- TRECHO PARA LEITURA
---*---
George Santos é libertado após comutação de pena por Donald Trump
O ex-deputado federal George Santos foi libertado da prisão federal na noite de sexta-feira, 17, após o presidente dos Estados Unidos, Donald Trump, comutar sua sentença de sete anos por fraude e roubo de identidade. Santos cumpriu 84 dias de prisão, enquanto sua libertação estava prevista inicialmente para setembro de 2031.
Libertação e contexto judicial
Condenado em abril por enganar doadores e roubar a identidade de 11 pessoas, incluindo familiares, Santos admitiu as acusações relacionadas a doações fraudulentas feitas à sua campanha eleitoral. Ele foi o primeiro republicano assumidamente gay eleito para o Congresso em 2022, representando partes do Queens e Long Island, em Nova York.
---*---
- DADOS FORNECIDOS
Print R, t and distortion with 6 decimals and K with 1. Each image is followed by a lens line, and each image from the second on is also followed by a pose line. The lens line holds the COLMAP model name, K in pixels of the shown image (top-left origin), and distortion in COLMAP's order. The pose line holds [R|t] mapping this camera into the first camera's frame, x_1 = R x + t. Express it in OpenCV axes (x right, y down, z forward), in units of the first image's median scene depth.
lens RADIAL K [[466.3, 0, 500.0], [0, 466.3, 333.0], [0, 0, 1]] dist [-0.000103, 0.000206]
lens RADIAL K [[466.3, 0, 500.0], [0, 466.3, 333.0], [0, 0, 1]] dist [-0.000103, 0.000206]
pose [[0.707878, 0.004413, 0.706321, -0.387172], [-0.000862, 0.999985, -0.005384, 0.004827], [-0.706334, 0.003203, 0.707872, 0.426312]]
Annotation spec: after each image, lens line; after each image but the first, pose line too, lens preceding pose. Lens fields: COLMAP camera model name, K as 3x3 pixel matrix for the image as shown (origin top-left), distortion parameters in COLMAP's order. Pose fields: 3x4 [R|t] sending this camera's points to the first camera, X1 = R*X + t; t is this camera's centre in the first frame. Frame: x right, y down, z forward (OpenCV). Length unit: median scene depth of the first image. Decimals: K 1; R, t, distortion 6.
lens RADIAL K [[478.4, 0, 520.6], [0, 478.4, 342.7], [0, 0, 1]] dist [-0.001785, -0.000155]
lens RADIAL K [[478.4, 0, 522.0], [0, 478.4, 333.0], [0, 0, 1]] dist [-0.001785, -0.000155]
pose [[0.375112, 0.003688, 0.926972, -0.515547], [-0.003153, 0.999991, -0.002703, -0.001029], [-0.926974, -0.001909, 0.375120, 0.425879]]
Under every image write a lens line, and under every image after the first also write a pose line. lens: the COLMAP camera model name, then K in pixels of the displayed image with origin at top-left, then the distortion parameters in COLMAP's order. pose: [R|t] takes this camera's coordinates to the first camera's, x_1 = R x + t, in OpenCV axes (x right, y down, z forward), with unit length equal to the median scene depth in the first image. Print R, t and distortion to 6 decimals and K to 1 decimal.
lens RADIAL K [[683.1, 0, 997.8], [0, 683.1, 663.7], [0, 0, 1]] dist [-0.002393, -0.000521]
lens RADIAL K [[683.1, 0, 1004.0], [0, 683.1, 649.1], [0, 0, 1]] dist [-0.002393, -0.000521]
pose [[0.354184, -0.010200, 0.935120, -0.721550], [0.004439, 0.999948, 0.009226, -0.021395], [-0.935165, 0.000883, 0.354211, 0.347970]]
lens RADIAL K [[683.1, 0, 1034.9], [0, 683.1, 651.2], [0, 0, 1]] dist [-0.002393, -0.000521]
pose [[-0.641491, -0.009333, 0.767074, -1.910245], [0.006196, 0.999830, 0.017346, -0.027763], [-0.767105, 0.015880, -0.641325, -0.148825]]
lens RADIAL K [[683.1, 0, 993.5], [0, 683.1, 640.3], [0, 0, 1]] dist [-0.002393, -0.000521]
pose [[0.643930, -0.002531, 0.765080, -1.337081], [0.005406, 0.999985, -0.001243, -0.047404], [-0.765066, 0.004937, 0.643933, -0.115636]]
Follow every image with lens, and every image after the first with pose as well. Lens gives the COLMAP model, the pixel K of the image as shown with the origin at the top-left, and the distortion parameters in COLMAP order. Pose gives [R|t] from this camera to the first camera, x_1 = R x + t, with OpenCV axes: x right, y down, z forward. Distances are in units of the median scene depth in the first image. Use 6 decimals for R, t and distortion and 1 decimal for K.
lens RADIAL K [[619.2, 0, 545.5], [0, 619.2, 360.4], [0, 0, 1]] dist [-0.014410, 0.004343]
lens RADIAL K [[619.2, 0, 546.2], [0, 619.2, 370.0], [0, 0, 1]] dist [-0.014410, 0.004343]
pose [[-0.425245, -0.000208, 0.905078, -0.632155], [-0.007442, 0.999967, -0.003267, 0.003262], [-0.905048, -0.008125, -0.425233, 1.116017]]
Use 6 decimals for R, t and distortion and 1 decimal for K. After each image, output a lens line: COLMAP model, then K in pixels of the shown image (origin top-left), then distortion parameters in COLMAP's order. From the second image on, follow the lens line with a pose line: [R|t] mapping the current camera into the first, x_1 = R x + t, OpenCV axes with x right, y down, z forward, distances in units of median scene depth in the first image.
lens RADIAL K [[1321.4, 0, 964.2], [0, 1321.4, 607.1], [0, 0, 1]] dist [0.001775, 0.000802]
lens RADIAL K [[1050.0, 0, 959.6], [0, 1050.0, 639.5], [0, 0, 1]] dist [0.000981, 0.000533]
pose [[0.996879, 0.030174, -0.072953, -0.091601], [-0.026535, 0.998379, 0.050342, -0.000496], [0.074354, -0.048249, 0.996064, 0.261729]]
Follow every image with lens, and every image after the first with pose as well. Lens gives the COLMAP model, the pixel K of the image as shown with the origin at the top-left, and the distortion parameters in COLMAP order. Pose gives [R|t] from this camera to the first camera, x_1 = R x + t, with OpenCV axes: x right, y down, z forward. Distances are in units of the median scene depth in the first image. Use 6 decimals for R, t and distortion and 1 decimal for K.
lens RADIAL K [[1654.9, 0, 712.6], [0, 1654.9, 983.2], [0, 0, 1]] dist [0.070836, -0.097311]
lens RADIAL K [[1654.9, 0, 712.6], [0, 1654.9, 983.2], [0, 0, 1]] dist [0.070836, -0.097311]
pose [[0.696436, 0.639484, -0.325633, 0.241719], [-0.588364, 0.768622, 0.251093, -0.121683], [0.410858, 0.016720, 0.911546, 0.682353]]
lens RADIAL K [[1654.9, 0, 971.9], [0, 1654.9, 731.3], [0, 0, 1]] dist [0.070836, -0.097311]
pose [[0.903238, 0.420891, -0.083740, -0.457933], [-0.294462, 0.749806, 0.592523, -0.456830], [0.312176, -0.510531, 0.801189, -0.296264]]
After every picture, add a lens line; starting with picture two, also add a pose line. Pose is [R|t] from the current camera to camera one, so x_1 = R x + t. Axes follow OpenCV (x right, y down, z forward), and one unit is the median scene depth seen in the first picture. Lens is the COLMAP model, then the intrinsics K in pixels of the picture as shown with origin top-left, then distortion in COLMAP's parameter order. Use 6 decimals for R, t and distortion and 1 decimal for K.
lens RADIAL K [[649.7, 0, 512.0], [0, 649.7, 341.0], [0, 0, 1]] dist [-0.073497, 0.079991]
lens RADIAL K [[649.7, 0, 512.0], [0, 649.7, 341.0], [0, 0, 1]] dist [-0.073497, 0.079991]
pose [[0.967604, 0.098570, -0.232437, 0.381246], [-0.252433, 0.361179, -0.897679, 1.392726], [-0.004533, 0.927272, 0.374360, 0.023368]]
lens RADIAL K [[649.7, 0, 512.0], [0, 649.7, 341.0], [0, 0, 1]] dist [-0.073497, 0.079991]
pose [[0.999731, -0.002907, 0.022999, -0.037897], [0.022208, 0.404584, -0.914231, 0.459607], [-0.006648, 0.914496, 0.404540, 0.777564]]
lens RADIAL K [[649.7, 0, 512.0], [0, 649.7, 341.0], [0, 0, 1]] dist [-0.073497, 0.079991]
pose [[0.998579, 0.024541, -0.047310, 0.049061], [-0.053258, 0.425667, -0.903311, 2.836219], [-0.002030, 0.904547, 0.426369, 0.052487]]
---*---
- OBJETIVO DO EXERCÍCIO
Reproduza sem alterações a parte do trecho sobre a libertação de George Santos que vai de "Libertação e contexto" a "em Nova York.". Baseie-se exclusivamente no trecho.

- RESPOSTA ESCRITA
Libertação e contexto judicial
Condenado em abril por enganar doadores e roubar a identidade de 11 pessoas, incluindo familiares, Santos admitiu as acusações relacionadas a doações fraudulentas feitas à sua campanha eleitoral. Ele foi o primeiro republicano assumidamente gay eleito para o Congresso em 2022, representando partes do Queens e Long Island, em Nova York.